If you compare prices of a phone plan today versus two years ago, or even a year ago, you’ll see a huge difference. Thanks to the two smaller national carriers, Sprint and T-Mobile, plans have dropped in price pretty dramatically. And Sprint’s CFO, speaking at Bank of America Merrill Lynch 2015 Leveraged Finance Conference, says that there are still room for more price cuts in the US. Sprint’s CFO, Tarek Robbiati, compared the US industry to Hong Kong, stating that you can get “very, very decent 4G data packages on 4G networks for less than $5”. Which is entirely true, additionally, speeds in Hong Kong are often times much faster than what we see here in the US. Robbiati continued stating, “this is real priced-based competition, we haven’t felt it here yet.”

Robbiati was asked about how the company’s new half-price offer has worked out for them yet. While he didn’t say how successful or unsuccessful the promotion has been, he did say “It’s just a promotion and not necessarily a strategy.”Robbiati also stated that this promotion was solely targeting their competitors in bring customers back to Sprint. Stating that in 2014, the company lost 1.5 million customers. And they want them back. Sprint is also looking to shave around $2 billion off of their costs by the end of fiscal 2016. Robbiati stated that this is “very achievable”, with Sprint’s operating expenses currently around $26 billion annually.

In terms of cutting costs for the company, Robbiati stated that there isn’t just one area that they are looking to cut costs.

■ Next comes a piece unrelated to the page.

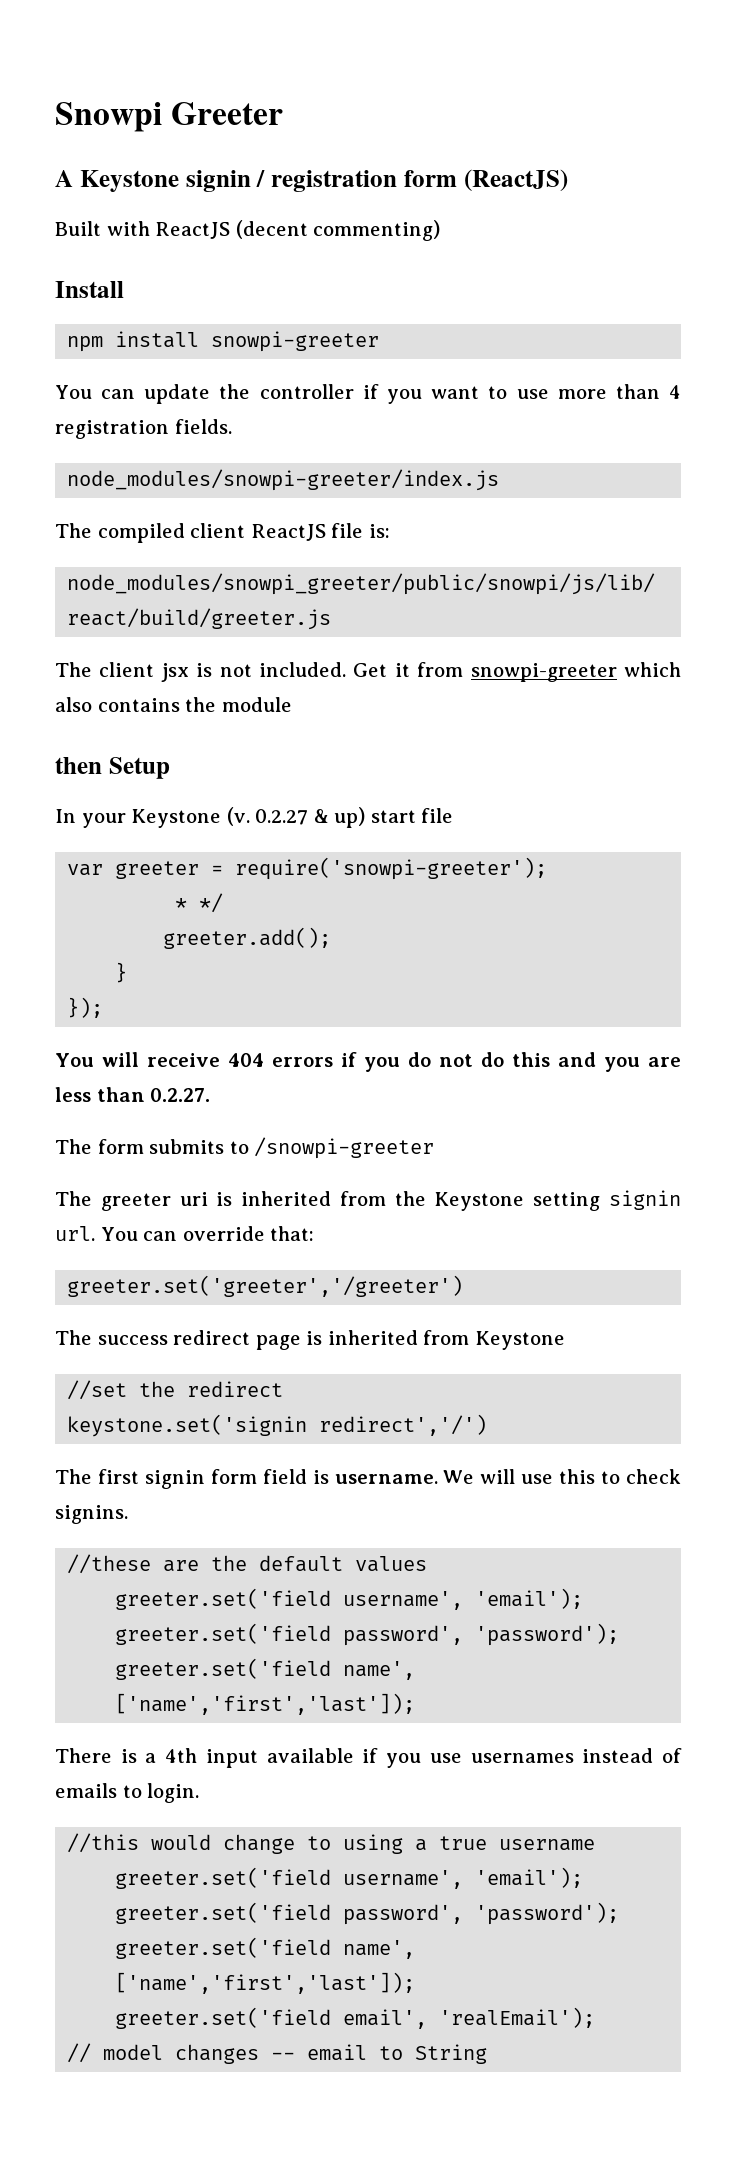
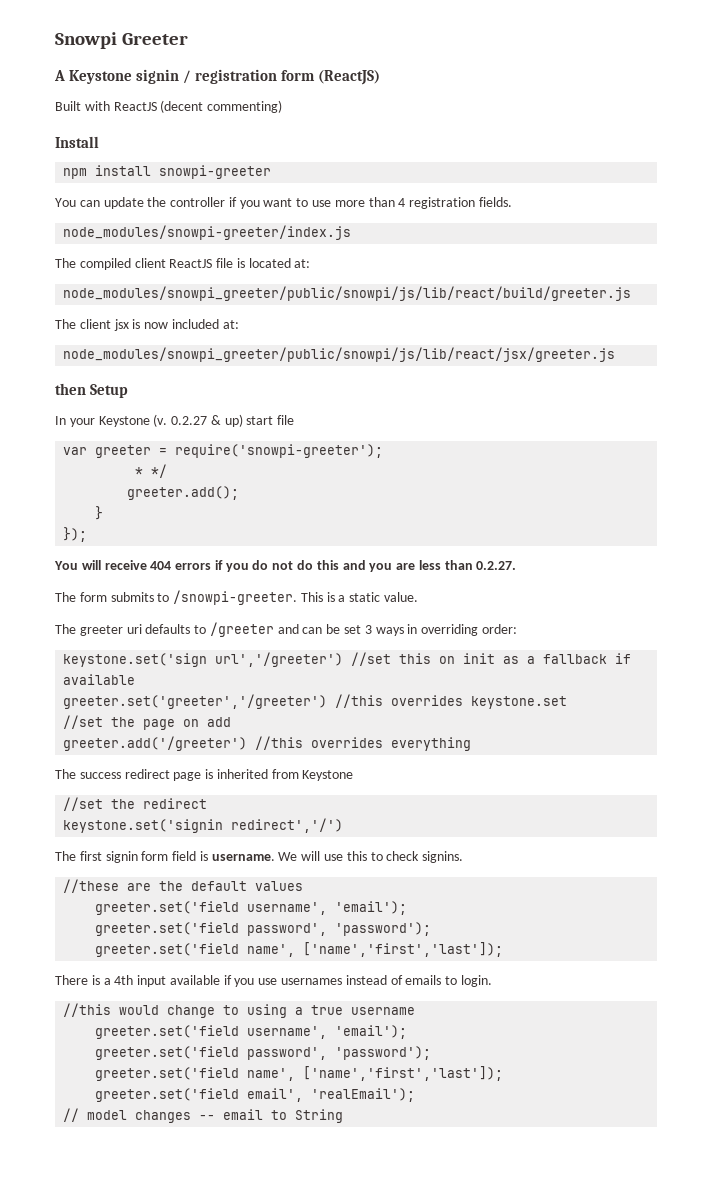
[368,524,390,538] is: -> [236,258,311,268] is located at:
[219,662,681,682] [55,697,292,712] not included. Get it from snowpi-greeter which also contains the module -> [144,319,239,329] [63,347,616,362] now included at: // node_modules/snowpi_greeter/public/snowpi/js/lib/react/jsx/greeter.js
[254,1137,435,1159] [55,1190,681,1211] [55,1226,315,1241] [67,1275,464,1297] /snowpi-greeter // The greeter uri is inherited from the Keystone setting signin url. You can override that: // greeter.set('greeter','/greeter') -> [173,590,419,605] [55,622,517,637] [63,652,632,667] [63,674,136,685] [63,694,568,709] [63,715,232,730] [63,736,472,751] /snowpi-greeter. This is a static value. // The greeter uri defaults to /greeter and can be set 3 ways in overriding order: // keystone.set('sign url','/greeter') //set this on init as a fallback if available // greeter.set('greeter','/greeter') //this overrides keystone.set // //set the page on add // greeter.add('/greeter') //this overrides everything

And instead are looking across the board. The CFO said that these costs include IT, Legal, corporate, human resources, general and administrative and much more. They are looking to cut costs where they can and stop the bleeding, which will start a turn around, which Sprint desperately needs.

So in addition to Sprint cutting costs, the company also thinks it can continue to cut the price of plans that they offer, and in turn force their competitors to do the same. Which is only going to increase competition and make it a better industry for the customer.